◆ **TASK ITEM**
Repeat each record exactly, skipping the pictures.

BEGIN SOURCE MATERIAL

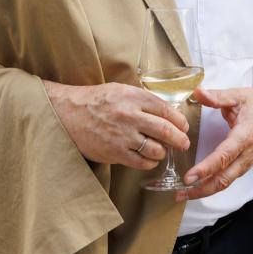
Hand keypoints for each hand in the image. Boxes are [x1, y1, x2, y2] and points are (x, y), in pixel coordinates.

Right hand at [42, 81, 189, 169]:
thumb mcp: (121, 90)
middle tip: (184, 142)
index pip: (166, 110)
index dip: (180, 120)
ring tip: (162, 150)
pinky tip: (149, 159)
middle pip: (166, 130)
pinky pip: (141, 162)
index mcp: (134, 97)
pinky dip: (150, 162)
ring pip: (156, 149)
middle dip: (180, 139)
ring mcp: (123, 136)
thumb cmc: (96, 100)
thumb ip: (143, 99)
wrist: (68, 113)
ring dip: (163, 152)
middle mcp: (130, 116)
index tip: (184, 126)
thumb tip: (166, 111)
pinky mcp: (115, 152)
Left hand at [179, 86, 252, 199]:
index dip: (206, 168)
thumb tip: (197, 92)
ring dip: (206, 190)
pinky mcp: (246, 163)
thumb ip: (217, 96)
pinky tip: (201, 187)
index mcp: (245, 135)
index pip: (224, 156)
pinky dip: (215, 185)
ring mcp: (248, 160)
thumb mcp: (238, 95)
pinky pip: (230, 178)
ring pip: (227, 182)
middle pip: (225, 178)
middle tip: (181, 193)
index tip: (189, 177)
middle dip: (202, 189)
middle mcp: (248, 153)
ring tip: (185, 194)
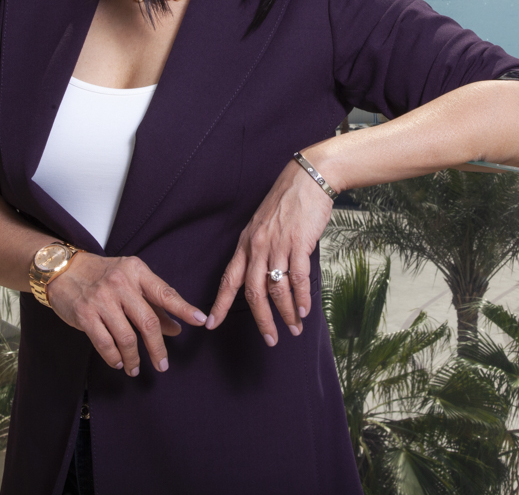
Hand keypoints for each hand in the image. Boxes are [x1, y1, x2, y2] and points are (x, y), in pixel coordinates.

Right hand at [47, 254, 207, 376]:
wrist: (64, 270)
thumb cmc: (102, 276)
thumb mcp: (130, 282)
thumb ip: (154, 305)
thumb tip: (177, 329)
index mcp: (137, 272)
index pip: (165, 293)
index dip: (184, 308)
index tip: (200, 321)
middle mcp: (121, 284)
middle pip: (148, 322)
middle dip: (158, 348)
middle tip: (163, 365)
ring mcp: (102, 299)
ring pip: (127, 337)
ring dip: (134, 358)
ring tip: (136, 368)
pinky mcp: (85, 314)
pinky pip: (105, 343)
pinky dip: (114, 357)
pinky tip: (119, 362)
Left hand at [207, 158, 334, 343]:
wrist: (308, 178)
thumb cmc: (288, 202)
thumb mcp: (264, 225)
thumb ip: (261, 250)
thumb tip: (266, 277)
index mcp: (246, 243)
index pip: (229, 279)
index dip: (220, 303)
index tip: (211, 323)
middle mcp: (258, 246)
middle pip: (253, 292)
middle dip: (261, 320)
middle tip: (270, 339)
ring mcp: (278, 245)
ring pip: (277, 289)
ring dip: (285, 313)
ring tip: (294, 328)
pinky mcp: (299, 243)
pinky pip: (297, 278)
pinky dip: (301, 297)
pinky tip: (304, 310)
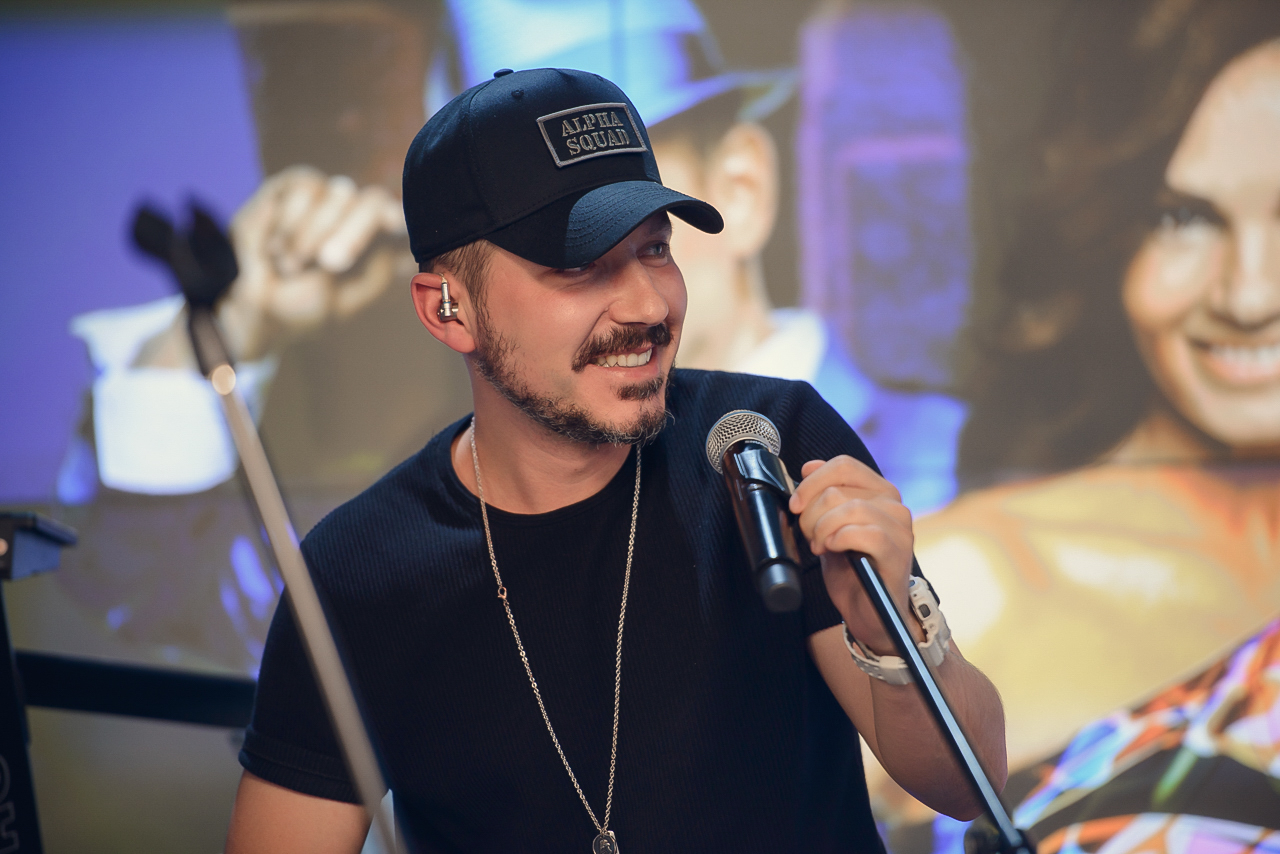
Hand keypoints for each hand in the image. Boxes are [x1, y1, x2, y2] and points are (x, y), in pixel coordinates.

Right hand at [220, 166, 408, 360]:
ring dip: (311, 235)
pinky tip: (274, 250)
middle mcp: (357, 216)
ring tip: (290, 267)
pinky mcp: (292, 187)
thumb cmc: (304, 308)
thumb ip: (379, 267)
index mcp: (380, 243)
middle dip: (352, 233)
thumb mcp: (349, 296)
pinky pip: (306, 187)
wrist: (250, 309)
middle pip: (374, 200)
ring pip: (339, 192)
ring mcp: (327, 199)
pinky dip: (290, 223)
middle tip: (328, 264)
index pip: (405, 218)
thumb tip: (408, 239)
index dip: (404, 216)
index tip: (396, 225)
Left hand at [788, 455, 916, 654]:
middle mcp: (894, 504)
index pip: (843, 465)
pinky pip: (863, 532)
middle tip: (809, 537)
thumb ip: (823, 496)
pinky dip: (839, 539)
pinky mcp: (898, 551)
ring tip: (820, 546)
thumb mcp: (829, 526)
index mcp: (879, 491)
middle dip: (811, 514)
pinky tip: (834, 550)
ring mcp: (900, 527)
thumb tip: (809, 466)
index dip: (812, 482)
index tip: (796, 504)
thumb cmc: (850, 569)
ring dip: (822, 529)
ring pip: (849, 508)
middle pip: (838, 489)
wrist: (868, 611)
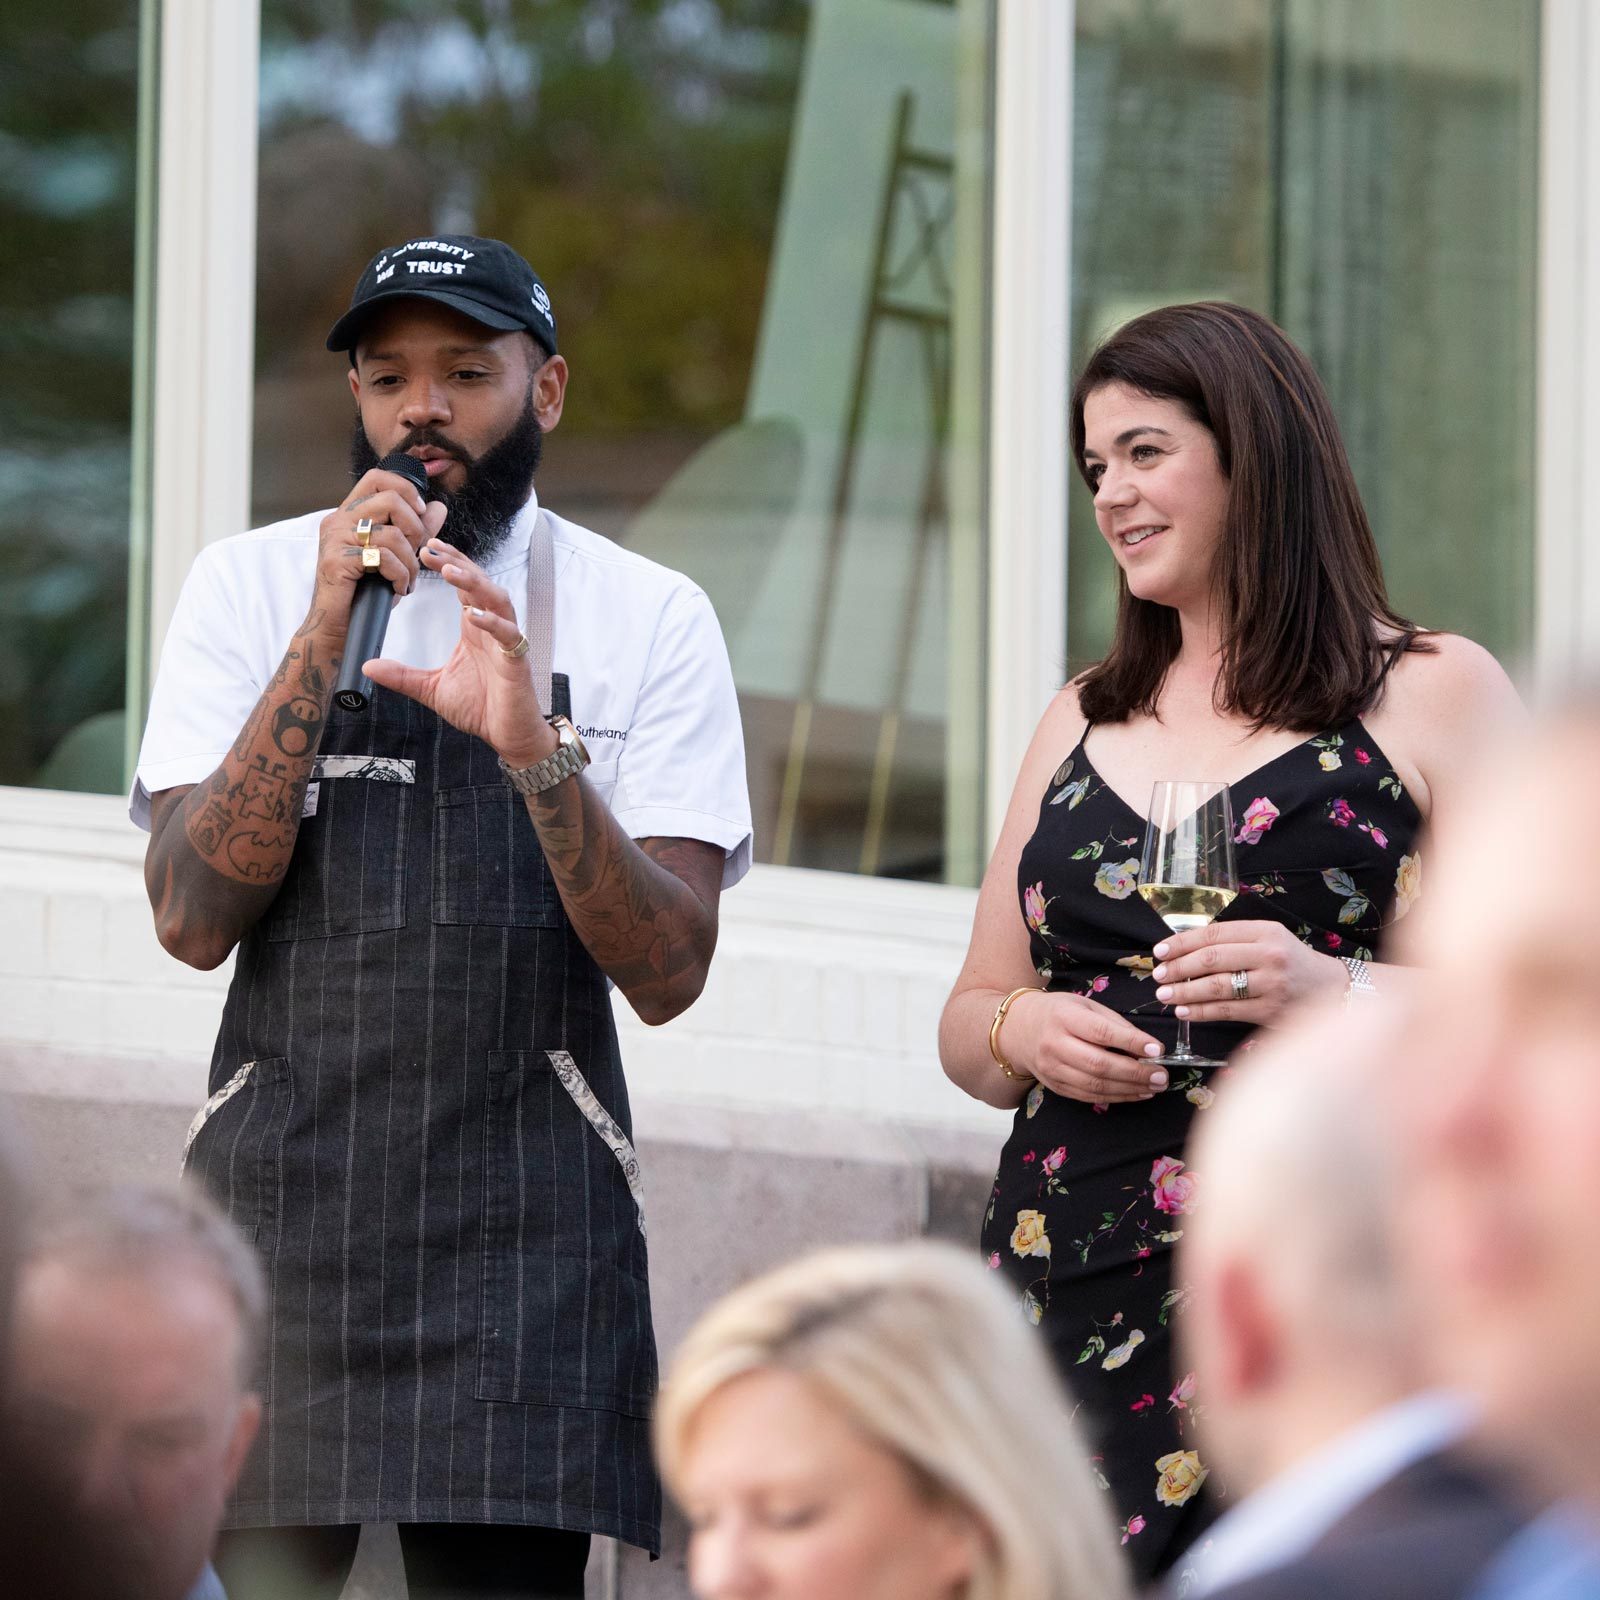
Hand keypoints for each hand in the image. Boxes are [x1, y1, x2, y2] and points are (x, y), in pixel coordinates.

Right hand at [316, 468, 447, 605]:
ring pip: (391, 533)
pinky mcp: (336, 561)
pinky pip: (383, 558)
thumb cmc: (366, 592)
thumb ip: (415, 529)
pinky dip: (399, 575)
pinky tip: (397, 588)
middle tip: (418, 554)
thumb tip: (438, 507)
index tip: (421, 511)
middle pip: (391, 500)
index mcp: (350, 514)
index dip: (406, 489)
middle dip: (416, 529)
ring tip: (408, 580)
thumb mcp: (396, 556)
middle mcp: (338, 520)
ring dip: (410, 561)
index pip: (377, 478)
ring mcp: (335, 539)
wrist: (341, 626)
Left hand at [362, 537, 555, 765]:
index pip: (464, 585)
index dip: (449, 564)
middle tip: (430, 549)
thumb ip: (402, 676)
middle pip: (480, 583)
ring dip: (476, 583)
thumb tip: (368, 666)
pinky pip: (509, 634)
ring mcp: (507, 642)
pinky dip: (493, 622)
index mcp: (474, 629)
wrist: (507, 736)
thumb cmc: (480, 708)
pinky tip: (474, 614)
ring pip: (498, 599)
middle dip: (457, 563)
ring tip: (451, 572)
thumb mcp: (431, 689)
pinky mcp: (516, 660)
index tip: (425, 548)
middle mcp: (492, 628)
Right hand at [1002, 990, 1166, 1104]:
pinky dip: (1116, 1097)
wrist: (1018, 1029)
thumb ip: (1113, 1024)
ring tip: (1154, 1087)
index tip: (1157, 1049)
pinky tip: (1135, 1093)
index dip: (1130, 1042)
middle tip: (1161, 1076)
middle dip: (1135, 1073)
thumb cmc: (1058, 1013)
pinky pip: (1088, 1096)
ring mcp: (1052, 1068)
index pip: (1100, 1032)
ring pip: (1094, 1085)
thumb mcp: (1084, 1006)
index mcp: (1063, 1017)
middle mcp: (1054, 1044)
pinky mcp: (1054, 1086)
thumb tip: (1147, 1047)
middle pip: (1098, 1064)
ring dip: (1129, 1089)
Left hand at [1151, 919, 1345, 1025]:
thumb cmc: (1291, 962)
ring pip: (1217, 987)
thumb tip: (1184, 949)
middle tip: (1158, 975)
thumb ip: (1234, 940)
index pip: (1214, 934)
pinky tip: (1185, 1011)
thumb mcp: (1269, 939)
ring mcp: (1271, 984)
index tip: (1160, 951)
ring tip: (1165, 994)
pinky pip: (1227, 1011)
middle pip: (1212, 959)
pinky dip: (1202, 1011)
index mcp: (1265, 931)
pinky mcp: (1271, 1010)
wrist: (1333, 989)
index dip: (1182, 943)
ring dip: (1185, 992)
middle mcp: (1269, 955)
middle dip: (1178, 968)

END SOURCE MATERIAL

◆ **SOLUTION**
Hand keypoints for each hand in the image. Boxes are [x1, y1, x2, y2] and points are (x, y), in pixel coordinates.

Right hand at [42, 81, 189, 169]:
thumb mcp: (121, 90)
middle tip: (184, 142)
index pip: (166, 110)
index dip: (180, 120)
ring tip: (162, 150)
pinky tip: (149, 159)
middle pip: (166, 130)
pinky pip: (141, 162)
index mcp: (134, 97)
pinky dip: (150, 162)
ring pip: (156, 149)
middle dip: (180, 139)
ring mcp: (123, 136)
thumb cmc: (96, 100)
thumb ip: (143, 99)
wrist: (68, 113)
ring dip: (163, 152)
middle mcp: (130, 116)
index tip: (184, 126)
thumb tip: (166, 111)
pinky mcp: (115, 152)
Left hand at [179, 86, 252, 199]:
index dip: (206, 168)
thumb tip: (197, 92)
ring dip: (206, 190)
pinky mcp: (246, 163)
thumb ip: (217, 96)
pinky tip: (201, 187)
index mcp: (245, 135)
index pip: (224, 156)
pinky dip: (215, 185)
ring mcp: (248, 160)
thumb mcp: (238, 95)
pinky pip: (230, 178)
ring pip: (227, 182)
middle pip: (225, 178)
middle tip: (181, 193)
index tip: (189, 177)
middle dip: (202, 189)
middle mcp: (248, 153)
ring tip: (185, 194)
Hand keypoints for each hand in the image. Boxes are [x1, y1, x2, y2] and points are (x, y), in pixel coordinates.

Right hand at [47, 254, 207, 376]:
wrist: (64, 270)
thumb cmc: (102, 276)
thumb mcp: (130, 282)
thumb ip: (154, 305)
thumb tip: (177, 329)
index mcp: (137, 272)
index pip: (165, 293)
index dip: (184, 308)
index tip: (200, 321)
middle mcp: (121, 284)
middle pip: (148, 322)
middle dip: (158, 348)
middle tip: (163, 365)
ring mcp: (102, 299)
ring pip: (127, 337)
ring dip: (134, 358)
ring tip: (136, 368)
pinky mcp: (85, 314)
pinky pip: (105, 343)
pinky dip: (114, 357)
pinky tip: (119, 362)
Left hand at [207, 158, 334, 343]:
wrist: (308, 178)
thumb cmc: (288, 202)
thumb mcp: (264, 225)
thumb ip: (261, 250)
thumb tip: (266, 277)
index mcp: (246, 243)
index pip: (229, 279)
index dip: (220, 303)
index tip: (211, 323)
middle mcp: (258, 246)
middle pip: (253, 292)
middle dip: (261, 320)
middle tip: (270, 339)
ring mcp: (278, 245)
ring pip: (277, 289)
ring dip: (285, 313)
ring tip: (294, 328)
pinky mcp: (299, 243)
pinky pip: (297, 278)
pinky dip: (301, 297)
pinky tip: (304, 310)
Hand keypoints for each hand in the image. Boxes are [x1, y1, x2, y2] and points are (x, y), in pixel coordinates.

Right hand at [220, 166, 408, 360]:
ring dip: (311, 235)
pinky tip: (274, 250)
middle mcp: (357, 216)
ring tip: (290, 267)
pinky mcp: (292, 187)
thumb cmc: (304, 308)
thumb ip: (379, 267)
index mcp: (380, 243)
middle dip: (352, 233)
thumb mcp: (349, 296)
pinky pip: (306, 187)
wrist: (250, 309)
middle pip: (374, 200)
ring pip: (339, 192)
ring mcp: (327, 199)
pinky dip: (290, 223)
middle tip: (328, 264)
index pip: (405, 218)
thumb tip: (408, 239)
index dip: (404, 216)
index tip: (396, 225)
Left hand at [788, 455, 916, 654]:
middle mcp: (894, 504)
index pip: (843, 465)
pinky pip: (863, 532)
middle tip: (809, 537)
thumb ip: (823, 496)
pinky dip: (839, 539)
pinky mcp: (898, 551)
ring tip: (820, 546)
thumb mcp: (829, 526)
index mcp: (879, 491)
middle dip: (811, 514)
pinky tip: (834, 550)
ring mcp: (900, 527)
thumb tip: (809, 466)
index dip: (812, 482)
index tip: (796, 504)
thumb cmc: (850, 569)
ring dip: (822, 529)
ring pip: (849, 508)
middle pip: (838, 489)
wrist: (868, 611)
Hand keypoints for each hand in the image. Boxes are [x1, y1, x2, y2] and points are (x, y), in pixel coordinates.

Right hand at [316, 468, 447, 605]:
ring pip: (391, 533)
pinky mcp: (336, 561)
pinky pip: (383, 558)
thumb cmc: (366, 592)
thumb ip: (415, 529)
pinky dip: (399, 575)
pinky tip: (397, 588)
middle tip: (418, 554)
thumb tip: (438, 507)
index tip: (421, 511)
middle pip: (391, 500)
index mcp: (350, 514)
index dip: (406, 489)
middle dip: (416, 529)
ring tip: (408, 580)
thumb mcp: (396, 556)
middle mcp: (338, 520)
ring dip: (410, 561)
index pip: (377, 478)
ring mcp: (335, 539)
wrist: (341, 626)
Left hand at [362, 537, 555, 765]:
index pip: (464, 585)
index dip: (449, 564)
middle tip: (430, 549)
thumb ip: (402, 676)
middle pip: (480, 583)
ring dip: (476, 583)
thumb tip: (368, 666)
pinky pip: (509, 634)
ring mcp: (507, 642)
pinky dip: (493, 622)
index mcp: (474, 629)
wrist: (507, 736)
thumb cmc: (480, 708)
pinky tip: (474, 614)
ring pip: (498, 599)
middle dip: (457, 563)
ring tip: (451, 572)
thumb mcp: (431, 689)
pinky mcp: (516, 660)
index tip: (425, 548)
middle mcp: (492, 628)
Right hand at [1002, 990, 1166, 1104]:
pinky dip: (1116, 1097)
wrist: (1018, 1029)
thumb ip: (1113, 1024)
ring tip: (1154, 1087)
index tip: (1157, 1049)
pinky tip: (1135, 1093)
index dip: (1130, 1042)
middle tip: (1161, 1076)
middle dip: (1135, 1073)
thumb cmc: (1058, 1013)
pinky pip: (1088, 1096)
ring mcp: (1052, 1068)
index pip: (1100, 1032)
ring pip: (1094, 1085)
thumb mcp: (1084, 1006)
index mcp: (1063, 1017)
middle mcp: (1054, 1044)
pinky mcp: (1054, 1086)
thumb tip: (1147, 1047)
middle pip: (1098, 1064)
ring dip: (1129, 1089)
Left hand at [1151, 919, 1345, 1025]:
thumb cmc: (1291, 962)
ring pip: (1217, 987)
thumb tip: (1184, 949)
middle tip: (1158, 975)
thumb ip: (1234, 940)
index pip: (1214, 934)
pinky tip: (1185, 1011)
thumb mcp: (1269, 939)
ring mcp: (1271, 984)
index tip: (1160, 951)
ring tip: (1165, 994)
pinky pip: (1227, 1011)
middle pip: (1212, 959)
pinky dip: (1202, 1011)
index mcp: (1265, 931)
pinky mcp: (1271, 1010)
wrist: (1333, 989)
index dip: (1182, 943)
ring dip: (1185, 992)
middle mcp: (1269, 955)
middle dip: (1178, 968)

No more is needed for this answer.